Fortuna Imperatrix

Bestiarios

Al escritor aragonés Javier Tomeo le fascinaban los bestiarios. Tanto es así que entre sus libros figuran dos: Bestiario y El nuevo bestiario.

En Bestiario, a secas, hay cuentos como La mosca cabezuda o La hormiga león, y también uno muy bueno en que un gusano se queja a su madre de su pobre apariencia, a lo que ella le contesta que no se preocupe porque cuenta con la ventaja de que, arrastrándose, podrá llegar a cualquier parte. A este autor le encantaban los monstruos de todo tipo, precisamente tiene una obra de teatro llamada Amado monstruo, en que el protagonista había nacido con seis dedos en cada mano, y una novela, con ilustraciones suyas, títulada Constructores de monstruos. Pero es que, además, dentro de otro de sus libros, Zoopatías y zoofilias, aparecen 51 mezclas de hombres y animales, entre ellos El hombre camello, El hombre lobo, El hombre elefante, El hombre camaleón, El hombre perro o El hombre chinche.
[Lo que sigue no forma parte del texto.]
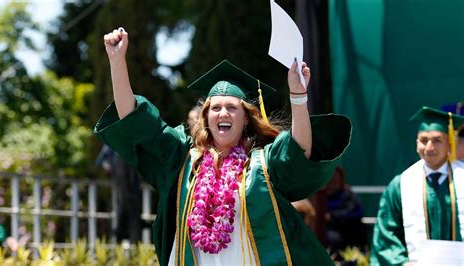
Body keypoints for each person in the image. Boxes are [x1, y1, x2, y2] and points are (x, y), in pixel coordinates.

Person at [95, 27, 351, 265]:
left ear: (245, 119)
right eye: (215, 108)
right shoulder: (183, 161)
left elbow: (298, 150)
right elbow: (135, 119)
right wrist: (117, 61)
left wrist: (298, 96)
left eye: (232, 108)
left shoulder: (262, 166)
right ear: (206, 117)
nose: (223, 113)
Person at [370, 106, 464, 265]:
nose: (429, 147)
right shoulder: (401, 184)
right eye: (424, 140)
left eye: (437, 140)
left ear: (449, 144)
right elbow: (386, 234)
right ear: (416, 144)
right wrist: (402, 263)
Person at [324, 166, 367, 253]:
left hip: (349, 230)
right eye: (330, 181)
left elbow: (358, 212)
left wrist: (333, 215)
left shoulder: (348, 195)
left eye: (335, 181)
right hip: (331, 233)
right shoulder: (320, 198)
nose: (331, 184)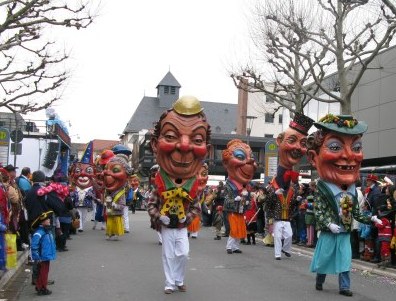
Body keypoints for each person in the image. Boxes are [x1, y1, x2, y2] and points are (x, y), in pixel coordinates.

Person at [306, 114, 380, 297]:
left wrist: (370, 218)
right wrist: (328, 224)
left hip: (345, 231)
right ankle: (320, 279)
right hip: (330, 232)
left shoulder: (353, 190)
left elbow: (355, 212)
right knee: (324, 259)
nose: (348, 155)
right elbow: (320, 211)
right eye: (335, 146)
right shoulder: (322, 190)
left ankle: (344, 286)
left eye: (356, 147)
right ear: (313, 157)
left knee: (345, 261)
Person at [147, 96, 209, 294]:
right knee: (168, 255)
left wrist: (186, 217)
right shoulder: (159, 184)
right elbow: (151, 205)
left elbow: (196, 207)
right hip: (166, 226)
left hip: (182, 226)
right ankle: (170, 283)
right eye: (171, 136)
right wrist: (160, 217)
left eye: (198, 140)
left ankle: (179, 279)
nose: (184, 146)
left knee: (183, 254)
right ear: (155, 144)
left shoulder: (193, 186)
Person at [265, 112, 314, 260]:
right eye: (292, 140)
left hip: (286, 220)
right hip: (278, 219)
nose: (298, 148)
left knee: (289, 236)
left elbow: (293, 204)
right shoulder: (274, 185)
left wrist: (298, 199)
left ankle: (286, 250)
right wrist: (270, 217)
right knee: (278, 237)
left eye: (303, 144)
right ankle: (278, 254)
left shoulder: (293, 186)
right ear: (279, 140)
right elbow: (268, 203)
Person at [222, 139, 257, 254]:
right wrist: (234, 200)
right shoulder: (229, 185)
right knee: (234, 228)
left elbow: (250, 202)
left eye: (251, 157)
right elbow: (226, 199)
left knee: (241, 229)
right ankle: (229, 246)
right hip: (233, 210)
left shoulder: (246, 187)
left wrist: (247, 203)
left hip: (241, 211)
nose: (250, 161)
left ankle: (235, 246)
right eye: (241, 157)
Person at [103, 154, 133, 240]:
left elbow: (122, 205)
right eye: (106, 169)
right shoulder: (108, 191)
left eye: (115, 170)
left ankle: (115, 234)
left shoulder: (121, 193)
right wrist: (106, 203)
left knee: (116, 223)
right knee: (109, 224)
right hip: (109, 212)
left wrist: (115, 205)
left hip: (116, 212)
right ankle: (109, 234)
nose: (107, 173)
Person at [69, 142, 95, 232]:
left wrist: (91, 195)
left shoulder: (90, 188)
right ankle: (80, 227)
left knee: (84, 215)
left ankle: (82, 226)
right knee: (78, 214)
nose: (83, 174)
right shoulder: (75, 187)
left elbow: (93, 195)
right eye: (78, 171)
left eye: (88, 171)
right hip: (77, 203)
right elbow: (72, 193)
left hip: (86, 203)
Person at [31, 211, 56, 296]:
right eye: (47, 219)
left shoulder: (46, 230)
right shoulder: (39, 232)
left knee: (44, 272)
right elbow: (34, 246)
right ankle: (42, 288)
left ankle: (40, 286)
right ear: (42, 222)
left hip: (46, 256)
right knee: (43, 273)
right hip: (42, 257)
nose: (49, 220)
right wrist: (37, 257)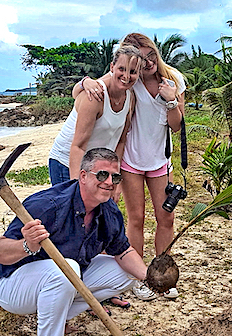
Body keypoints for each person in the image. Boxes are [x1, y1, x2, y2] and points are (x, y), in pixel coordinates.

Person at [0, 148, 149, 336]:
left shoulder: (109, 211)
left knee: (124, 272)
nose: (109, 183)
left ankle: (57, 316)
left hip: (56, 279)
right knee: (68, 270)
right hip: (12, 285)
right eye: (102, 175)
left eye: (115, 178)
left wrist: (149, 277)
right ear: (83, 176)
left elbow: (123, 251)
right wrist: (27, 245)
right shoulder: (48, 205)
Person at [73, 33, 186, 301]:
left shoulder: (174, 80)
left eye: (151, 55)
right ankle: (138, 277)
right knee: (135, 219)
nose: (146, 63)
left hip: (160, 161)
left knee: (166, 218)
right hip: (132, 162)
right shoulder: (129, 78)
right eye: (141, 57)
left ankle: (162, 274)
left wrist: (171, 99)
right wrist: (85, 81)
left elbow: (177, 125)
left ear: (156, 54)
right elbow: (87, 90)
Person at [48, 45, 142, 198]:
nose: (126, 76)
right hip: (66, 161)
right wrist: (76, 189)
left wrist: (114, 181)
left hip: (96, 166)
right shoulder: (95, 96)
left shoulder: (130, 98)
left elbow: (121, 142)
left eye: (132, 72)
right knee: (72, 213)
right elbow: (78, 146)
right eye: (121, 69)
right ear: (112, 67)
Además, es autor de otra novela: el gallitigre, en la que sigue indagando en los animales como reflejo de las pasiones humanas, o en sus improbables uniones, en cuanto alianza de contrarios, como símbolo de la confraternización universal.

He recordado al amigo Tomeo porque yo mismo traté hace poco del perro lobo, una mezcla real, y porque otras, aunque puedan parecer imaginarias, rozan lo sobrenatural de las metamorfosis, lo cinematográfico o lo circense. Aquí podrían encuadrarse El hombre lobo y El hombre elefante. En cuanto a hombres camellos, camaleones, chinches y perros basta con salir a la calle para tropezarse con alguno de estos especímenes, por lo que su inventor literario acierta de pleno en su audaz propuesta.
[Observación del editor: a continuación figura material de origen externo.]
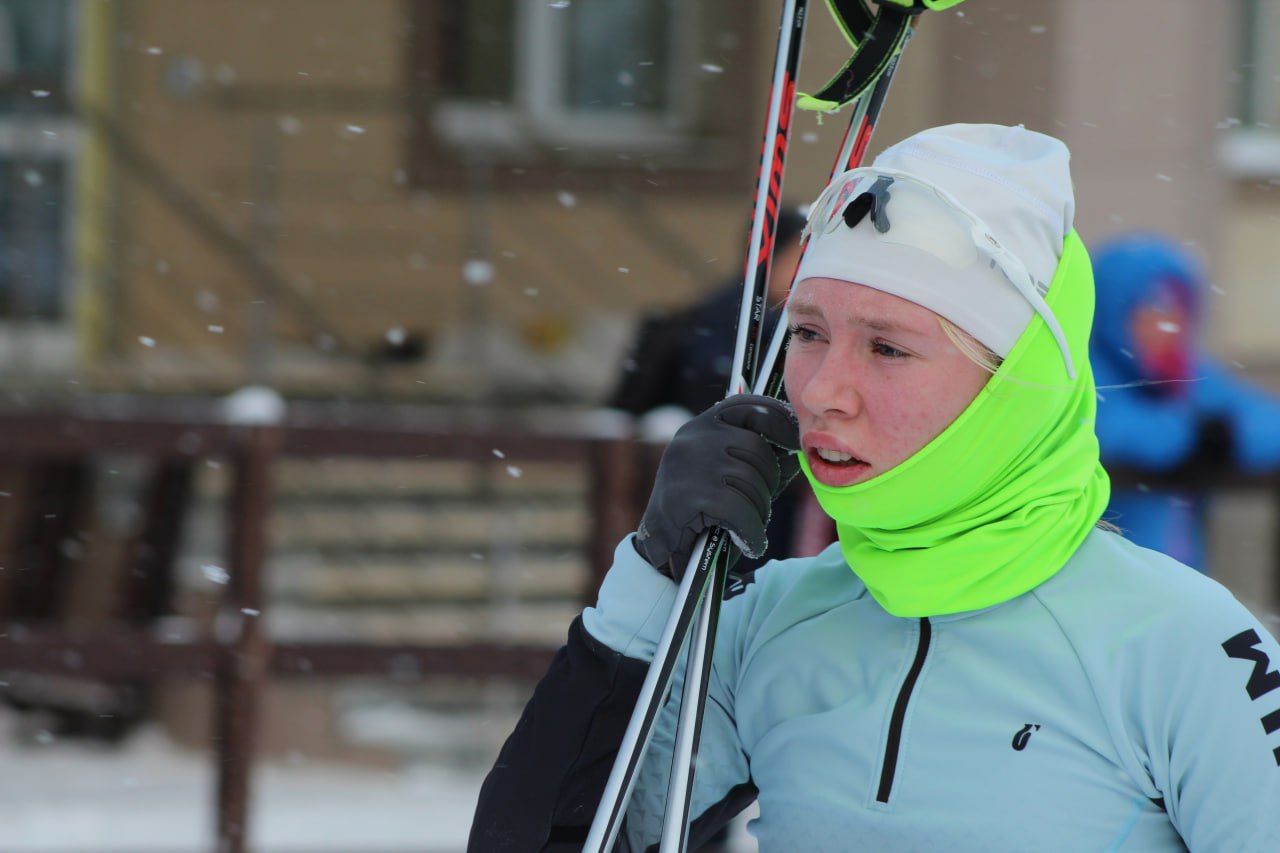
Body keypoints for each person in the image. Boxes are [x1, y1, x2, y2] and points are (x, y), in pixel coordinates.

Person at [468, 124, 1280, 851]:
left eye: (887, 348)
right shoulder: (770, 624)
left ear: (1013, 385)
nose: (823, 390)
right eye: (809, 331)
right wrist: (650, 579)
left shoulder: (1187, 646)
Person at [608, 207, 811, 571]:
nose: (804, 268)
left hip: (750, 474)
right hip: (736, 472)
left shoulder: (764, 315)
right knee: (743, 570)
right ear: (771, 256)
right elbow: (712, 388)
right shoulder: (741, 320)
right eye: (798, 257)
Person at [1090, 232, 1280, 570]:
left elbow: (1268, 424)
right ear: (1113, 310)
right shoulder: (1086, 372)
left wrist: (1227, 435)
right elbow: (1106, 430)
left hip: (1182, 577)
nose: (1168, 324)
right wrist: (1191, 435)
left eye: (1179, 306)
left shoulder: (1187, 374)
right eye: (1153, 307)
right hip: (1105, 578)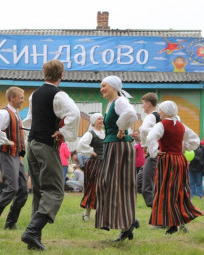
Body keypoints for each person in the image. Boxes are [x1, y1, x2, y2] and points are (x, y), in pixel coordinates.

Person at [21, 59, 80, 250]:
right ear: (61, 75)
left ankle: (33, 240)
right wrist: (63, 132)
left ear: (43, 73)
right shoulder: (58, 94)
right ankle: (32, 231)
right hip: (46, 145)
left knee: (39, 191)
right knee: (54, 190)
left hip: (33, 144)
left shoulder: (34, 95)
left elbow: (30, 120)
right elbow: (75, 114)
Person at [147, 100, 204, 234]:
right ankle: (180, 221)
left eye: (161, 110)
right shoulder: (181, 125)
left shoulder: (162, 125)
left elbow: (150, 137)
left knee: (164, 190)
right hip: (180, 160)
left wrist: (154, 152)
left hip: (167, 159)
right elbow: (195, 140)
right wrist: (182, 147)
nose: (159, 112)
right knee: (179, 190)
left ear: (166, 111)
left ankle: (170, 223)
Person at [96, 75, 138, 242]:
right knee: (112, 185)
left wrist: (122, 128)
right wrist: (121, 128)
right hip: (113, 146)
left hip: (118, 146)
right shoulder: (111, 103)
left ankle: (127, 224)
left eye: (104, 85)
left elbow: (131, 113)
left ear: (114, 86)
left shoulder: (119, 101)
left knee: (117, 185)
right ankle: (128, 222)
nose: (101, 89)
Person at [0, 87, 28, 230]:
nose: (23, 100)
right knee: (12, 188)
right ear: (12, 98)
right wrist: (6, 141)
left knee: (23, 190)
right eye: (21, 97)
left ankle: (10, 222)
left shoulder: (16, 114)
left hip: (16, 156)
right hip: (7, 154)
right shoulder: (4, 113)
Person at [77, 113, 104, 222]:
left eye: (102, 119)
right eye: (99, 119)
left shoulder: (104, 133)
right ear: (94, 121)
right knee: (93, 187)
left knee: (103, 188)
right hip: (94, 164)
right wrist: (91, 152)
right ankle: (86, 214)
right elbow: (81, 145)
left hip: (104, 163)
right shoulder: (90, 133)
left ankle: (101, 213)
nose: (101, 121)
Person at [139, 92, 160, 208]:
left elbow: (143, 129)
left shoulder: (151, 116)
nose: (142, 106)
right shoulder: (160, 116)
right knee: (139, 182)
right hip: (156, 153)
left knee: (147, 186)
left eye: (143, 104)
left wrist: (144, 144)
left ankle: (158, 213)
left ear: (148, 104)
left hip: (152, 154)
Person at [132, 130, 145, 194]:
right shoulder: (138, 143)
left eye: (136, 134)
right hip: (137, 163)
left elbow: (133, 149)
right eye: (134, 134)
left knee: (139, 177)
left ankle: (138, 190)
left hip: (140, 163)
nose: (135, 135)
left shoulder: (139, 143)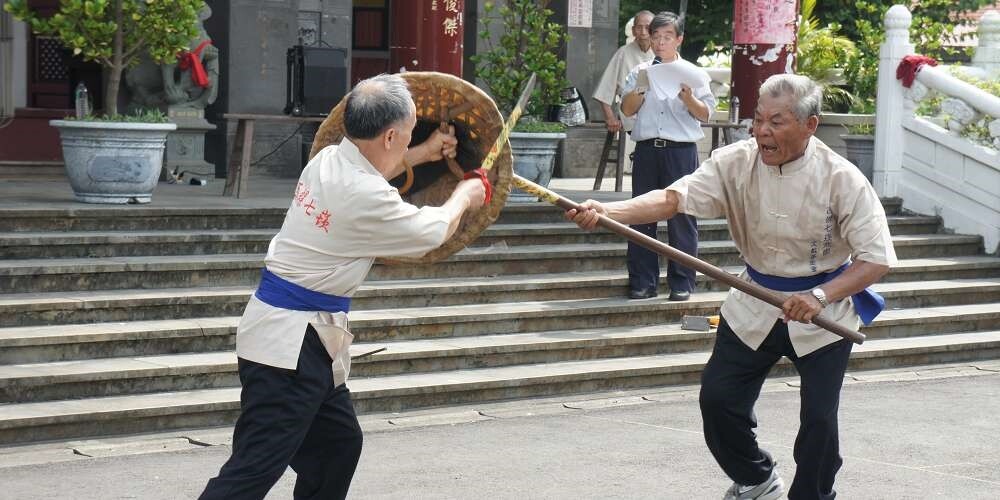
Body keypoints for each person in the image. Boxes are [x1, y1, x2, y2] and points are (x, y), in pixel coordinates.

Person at [567, 73, 897, 500]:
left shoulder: (842, 178)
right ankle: (756, 478)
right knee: (718, 401)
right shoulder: (735, 162)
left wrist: (819, 296)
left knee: (819, 420)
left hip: (823, 311)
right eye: (758, 119)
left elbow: (876, 258)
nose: (762, 131)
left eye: (777, 122)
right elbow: (673, 198)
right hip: (753, 301)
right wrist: (610, 211)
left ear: (809, 125)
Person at [199, 74, 486, 500]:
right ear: (390, 135)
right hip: (290, 345)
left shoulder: (330, 158)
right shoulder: (362, 194)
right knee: (253, 469)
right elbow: (433, 230)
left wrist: (423, 152)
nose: (409, 142)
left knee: (337, 446)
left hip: (297, 334)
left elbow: (378, 173)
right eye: (408, 135)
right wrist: (466, 192)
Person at [618, 11, 715, 301]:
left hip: (680, 152)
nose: (660, 42)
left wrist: (688, 98)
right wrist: (641, 89)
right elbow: (626, 109)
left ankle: (682, 282)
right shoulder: (640, 71)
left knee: (682, 216)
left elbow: (706, 114)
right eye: (656, 36)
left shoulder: (693, 73)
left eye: (667, 37)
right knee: (641, 215)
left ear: (679, 39)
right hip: (648, 150)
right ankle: (643, 281)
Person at [592, 10, 654, 174]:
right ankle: (643, 162)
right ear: (633, 31)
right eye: (639, 28)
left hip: (658, 113)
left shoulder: (662, 52)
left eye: (647, 28)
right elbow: (606, 87)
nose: (643, 32)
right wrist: (610, 117)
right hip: (631, 112)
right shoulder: (623, 53)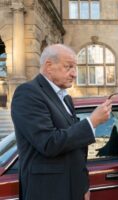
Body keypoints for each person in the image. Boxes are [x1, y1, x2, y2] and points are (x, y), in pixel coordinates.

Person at [11, 44, 112, 200]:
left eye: (75, 68)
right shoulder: (28, 93)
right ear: (49, 66)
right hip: (48, 191)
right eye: (69, 67)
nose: (74, 74)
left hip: (73, 189)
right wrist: (92, 122)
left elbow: (76, 148)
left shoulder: (65, 98)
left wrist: (83, 186)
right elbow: (49, 143)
Es curioso, sin embargo, que en el catálogo de animales de Javier no aparezca un solo toro, aunque bueyes sí hay alguno. Ignoramos a qué se debe la ausencia, en ese repertorio, del animal totémico por excelencia de nuestro país, cuya superficie adopta la forma de su piel abierta de par en par, máxime cuando un amplio abanico de ellos se yerguen o corretean por su geografía. Están los embolados, de fuego o júbilo de Medinaceli, Valencia y Teruel; los enmaromados, de media España y en especial de Benavente; el de la Vega de Tordesillas, el de San Juan de Coria; y por supuesto el Torico de Teruel, pletórico sobre una columna, pequeño pero inmenso, aureolado de eternidad, y que da nombre a una plaza preciosa. Y luego, aparte, los festejos taurinos por antonomasia, es decir, las corridas.

Antes de estos toros de Hispania ya existían unas esculturas zoomorfas que, ahora, desgastadas por el tiempo, pueden visitarse en sus emplazamientos originales de los castros prerromanos o en rincones privilegiados de la historia, como Guisando, y en museos arqueológicos. Resultan del cruce de toros con jabalíes o cerdos, no está claro, y los han bautizado como verracos. Últimamente, dicen, se ha dejado caer uno de ellos por Teruel, también, muy bravo y desatado, un bellaco total.